The glamazon in the wild is a beloved trope in both television (see Green Acres and Gilligan’s Island) and film (The Misfits and The African Queen). To traditional Hollywood, the high-heeled blonde stepping in mud is everything a woman out to be: a farcical representation of the virgin-whore complex. She is pristine but dirty, untouched yet childbearing.
Enacting this dichotomy was never Marie Antoinette’s goal. Her love of nature was perhaps another complex, wherein her powerlessness created a space that afforded her control. As her fixation on the farm grew, the more it began to be viewed as a kind of Garden of Eden, influenced by the idyllic Austrian countryside of her youth. Jean-Jacques Rousseau wrote of le Petit Hameau, “In the houses I imagined rural feasting, in the meadows wanton games, along the river, baths, walks, and fish, on the trees delicious fruit, under their shade voluptuous meetings, on the mountains tubs of milk and cream, a charming laziness, peace, simplicity.

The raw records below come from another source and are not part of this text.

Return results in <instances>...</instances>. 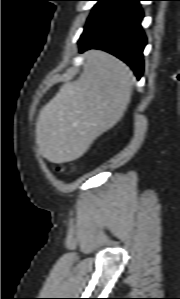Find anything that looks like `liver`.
Segmentation results:
<instances>
[{"mask_svg": "<svg viewBox=\"0 0 180 299\" xmlns=\"http://www.w3.org/2000/svg\"><path fill=\"white\" fill-rule=\"evenodd\" d=\"M83 71L65 83L39 112L36 143L55 164L82 157L92 143L124 115L134 83L130 69L99 50L84 54Z\"/></svg>", "mask_w": 180, "mask_h": 299, "instance_id": "liver-1", "label": "liver"}]
</instances>
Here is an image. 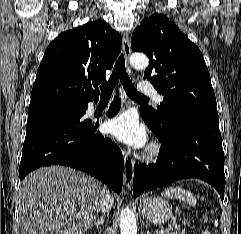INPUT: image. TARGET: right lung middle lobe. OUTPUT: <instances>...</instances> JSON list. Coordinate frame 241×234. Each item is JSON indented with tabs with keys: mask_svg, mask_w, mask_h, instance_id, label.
<instances>
[{
	"mask_svg": "<svg viewBox=\"0 0 241 234\" xmlns=\"http://www.w3.org/2000/svg\"><path fill=\"white\" fill-rule=\"evenodd\" d=\"M84 104H75L67 102H45L34 105H29L28 119L55 116L61 114L73 113L80 110Z\"/></svg>",
	"mask_w": 241,
	"mask_h": 234,
	"instance_id": "obj_1",
	"label": "right lung middle lobe"
}]
</instances>
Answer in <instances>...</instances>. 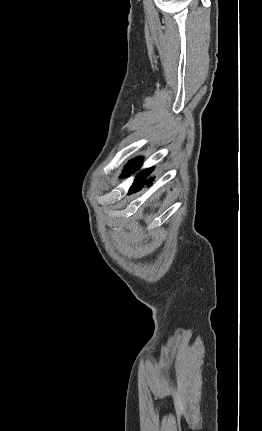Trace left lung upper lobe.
<instances>
[{"label":"left lung upper lobe","instance_id":"obj_1","mask_svg":"<svg viewBox=\"0 0 262 431\" xmlns=\"http://www.w3.org/2000/svg\"><path fill=\"white\" fill-rule=\"evenodd\" d=\"M131 164H132V162H131V163H129V165H128V166H126L125 173H124L122 176H125L126 174L130 173V171H131Z\"/></svg>","mask_w":262,"mask_h":431}]
</instances>
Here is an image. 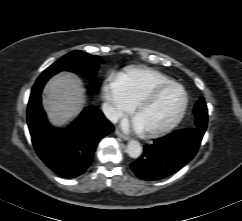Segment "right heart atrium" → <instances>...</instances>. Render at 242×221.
<instances>
[{"label": "right heart atrium", "instance_id": "1", "mask_svg": "<svg viewBox=\"0 0 242 221\" xmlns=\"http://www.w3.org/2000/svg\"><path fill=\"white\" fill-rule=\"evenodd\" d=\"M103 98L109 105L107 116L112 121L119 119L133 107L123 94L115 79H110L104 84Z\"/></svg>", "mask_w": 242, "mask_h": 221}]
</instances>
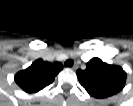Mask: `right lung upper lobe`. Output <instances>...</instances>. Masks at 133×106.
Listing matches in <instances>:
<instances>
[{"label": "right lung upper lobe", "instance_id": "right-lung-upper-lobe-1", "mask_svg": "<svg viewBox=\"0 0 133 106\" xmlns=\"http://www.w3.org/2000/svg\"><path fill=\"white\" fill-rule=\"evenodd\" d=\"M63 69L60 62H46L38 59L30 67L15 75V82L27 93H35L49 84L55 76Z\"/></svg>", "mask_w": 133, "mask_h": 106}]
</instances>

From outside the palace walls, the Queen appeared lazy. From the inside, she was in command of at least one kingdom. And it’s been fashionable for women ever since to express the same instinct for backyard wonderlands. Instead of the conquered colonies of her male counterpart, the female’s garden is representative of her ability to maintain order throughout the seasons, without shift. In manicuring a small plot of nature, the goal becomes fending off developments instead of paving over terrain.
The recreational pursuits of Maria Antoinette are still stigmatized beyond their real relationship to the failure of her rule. Her image persists as both the poorest and the richest of the poor little rich girls. Yet her plan to live in an enclosed countryside is a back-to-nature reflex shared by New Yorkers from upstate to the North Fork—the upwardly mobile who crave a life beyond the city’s rigid lines of class and status and each summer seek communion with country in some shape or form.
Yet urban neuroses don’t fade outside of the five boroughs. Life in the country mirrors that of the city. Case in point: the Hamptons, the history of which is, according to the sociologist Corey Dolgon, “a story about the power it takes to shape changes in, and over, time and space.” He adds that, “the Hamptons remain one of the most animated and high-profiled sites where modern struggles over power, property, and place expose both complex historical characteristics and possible future frameworks for people’s own perceptions of themselves and their worlds.” In other words, a piece of undisturbed yet closely guarded land that butts up against a kingdom tend to tease out human psychology, acting as a microcosm for that country. It is there that the privileged can escape the emotional and physical strain of a life too fabulously hectic. Rather than scaling the walls of the patriarchy, one can build a garden within it.